Brewery owner allowed extra time to repay cocaine debt

London Fields Brewery. Pic: Flickr

London Fields Brewery. Pic: Flickr

A convicted drug-supplier turned successful brewery owner has been given more time to pay off his £3.2 million debt, it has been ruled.

Julian de Vere Whiteway-Wilkinson, owner and co-founder of the London Fields Brewery, was sentenced to 12 years in jail in 2004 along with three others for conspiring to supply cocaine to a clientele that included celebrities, City traders and music industry figures.

He was later ordered to hand back his £2.1 million criminal profit with interest to the taxpayer.

However, District Judge Elizabeth Roscoe has allowed him to defer repayment until well into 2015 at the earliest.

Westminster Magistrates’ Court heard yesterday that Whiteway-Wilkinson had paid less than half the debt despite facing up to eight years in prison for non-payment.

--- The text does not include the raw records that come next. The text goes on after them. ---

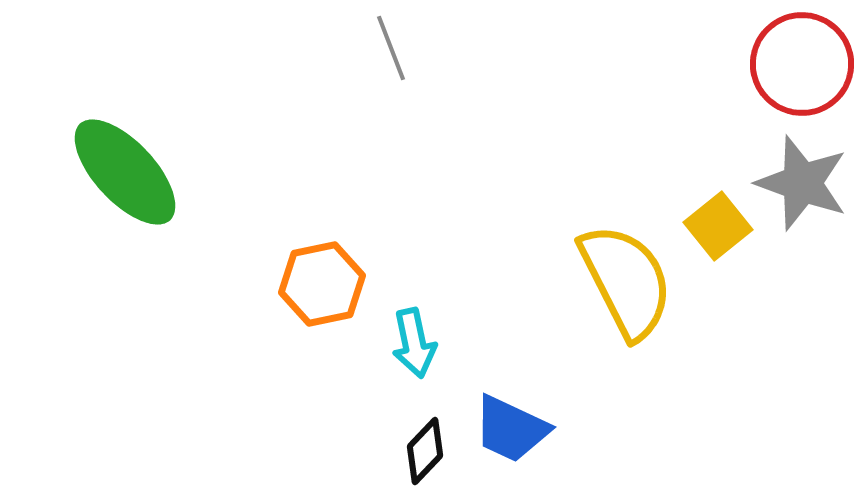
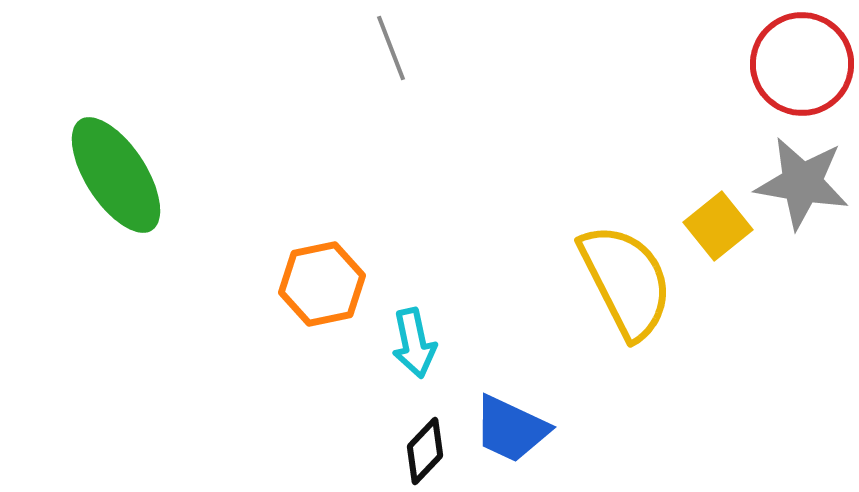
green ellipse: moved 9 px left, 3 px down; rotated 10 degrees clockwise
gray star: rotated 10 degrees counterclockwise
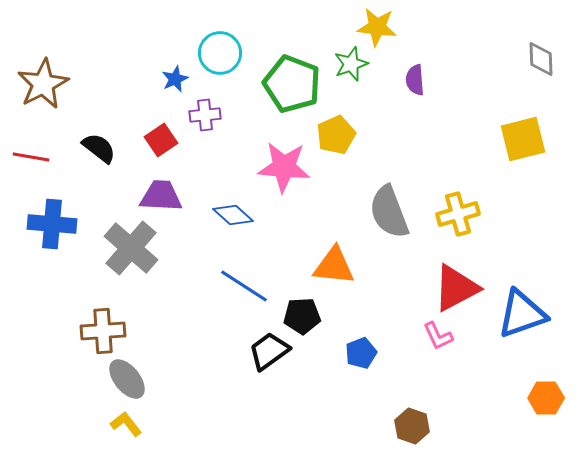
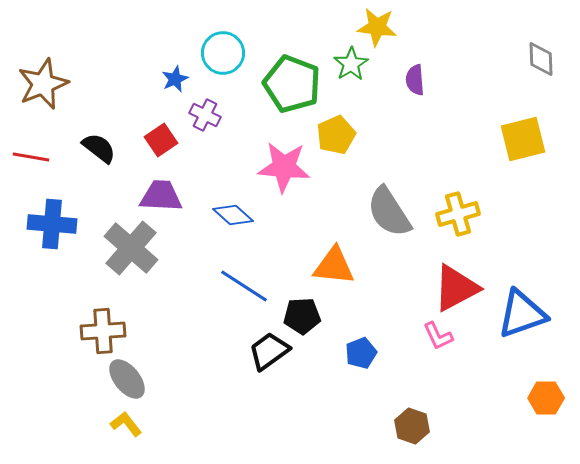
cyan circle: moved 3 px right
green star: rotated 12 degrees counterclockwise
brown star: rotated 6 degrees clockwise
purple cross: rotated 32 degrees clockwise
gray semicircle: rotated 12 degrees counterclockwise
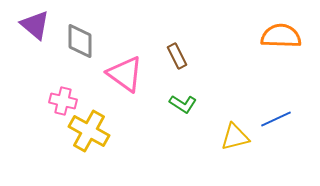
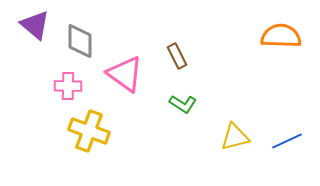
pink cross: moved 5 px right, 15 px up; rotated 12 degrees counterclockwise
blue line: moved 11 px right, 22 px down
yellow cross: rotated 9 degrees counterclockwise
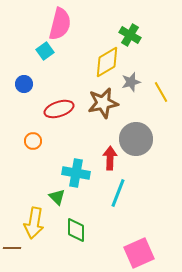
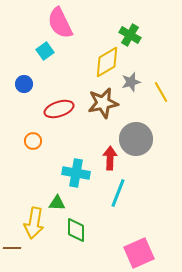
pink semicircle: moved 1 px up; rotated 140 degrees clockwise
green triangle: moved 6 px down; rotated 42 degrees counterclockwise
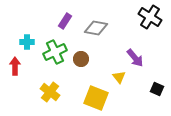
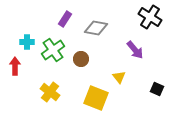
purple rectangle: moved 2 px up
green cross: moved 2 px left, 2 px up; rotated 10 degrees counterclockwise
purple arrow: moved 8 px up
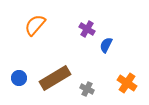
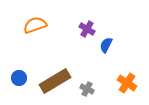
orange semicircle: rotated 30 degrees clockwise
brown rectangle: moved 3 px down
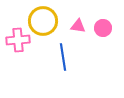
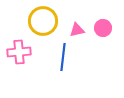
pink triangle: moved 1 px left, 4 px down; rotated 21 degrees counterclockwise
pink cross: moved 1 px right, 12 px down
blue line: rotated 16 degrees clockwise
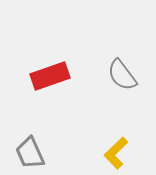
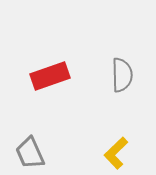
gray semicircle: rotated 144 degrees counterclockwise
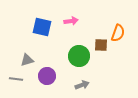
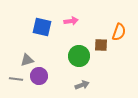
orange semicircle: moved 1 px right, 1 px up
purple circle: moved 8 px left
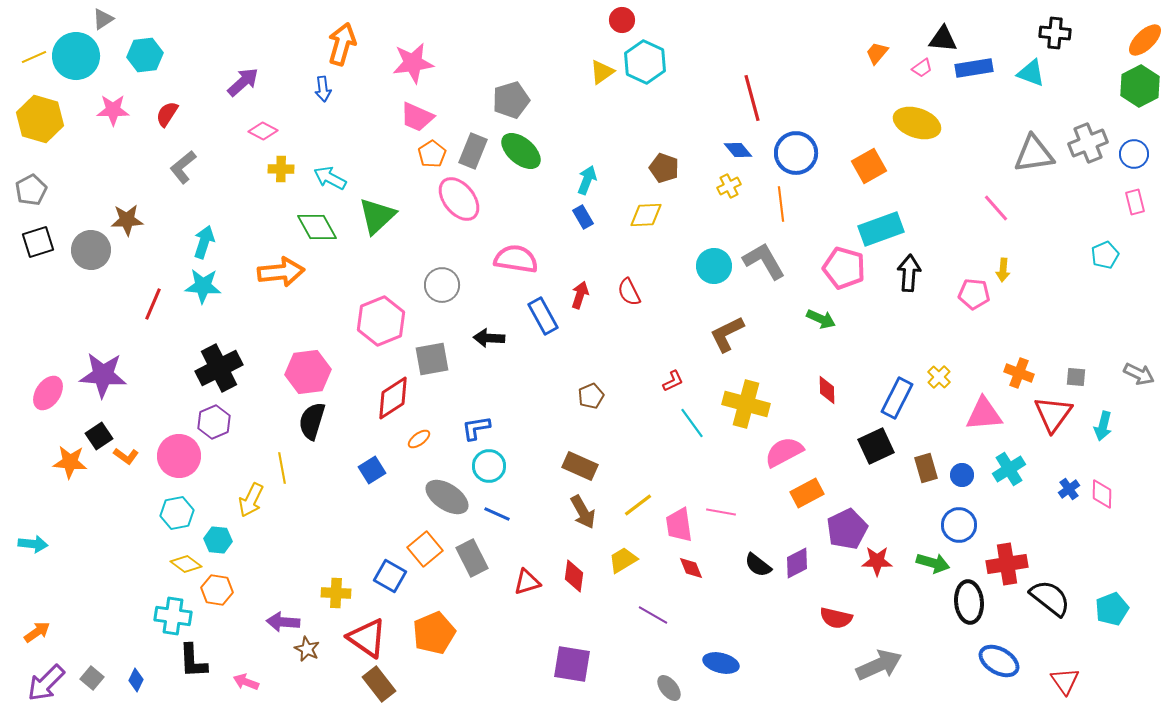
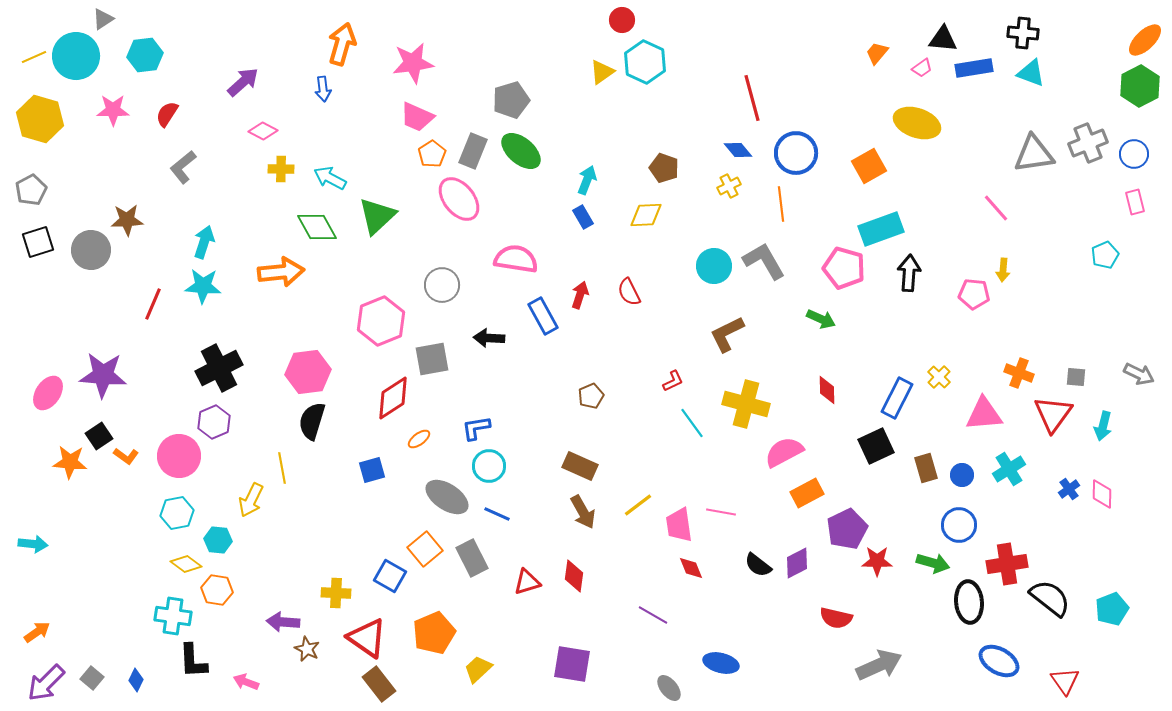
black cross at (1055, 33): moved 32 px left
blue square at (372, 470): rotated 16 degrees clockwise
yellow trapezoid at (623, 560): moved 145 px left, 109 px down; rotated 12 degrees counterclockwise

The decision followed a plea by his barrister, Gavin Irwin, who said Whiteway-Wilkinson’s brewery was “heading” towards success and likely to be earning millions of pounds in the next two years, allowing his client to clear his debt to the taxpayer.

Irwin said: “The business is still in its infancy and every pound that is taken now makes it less likely to succeed. What we are asking is that the court doesn’t take any more money for a year or 18 months.”

The judge emphasised that Whiteway-Wilkinson would have to repay a “significant lump sum” within six months.

She said: “To put it bluntly, the court is less concerned with providing Whiteway-Wilkinson with a long-term career than it is with getting the money in.”

Roscoe added that promises of future payments were often not fulfilled and wanted to see evidence of London Fields’ ownership and set-up.

After being told that Whiteway-Wilkinson shared ownership of the brewery with his wife, she commented: “We have many people who come here showing assets that have suddenly gone to their partner or a dominant shareholding in a company that becomes less dominant. The court wants to see some reassurance that this is not suddenly going to disappear into the ether.”

Whiteway-Wilkinson’s family in Devon was under the impression that he was a party planner but had no idea what kind of parties he had been planning.

The trained pilot had been using a house in Hoxton to film cocaine-fuelled parties with naked women for his friends before his conviction in 2004.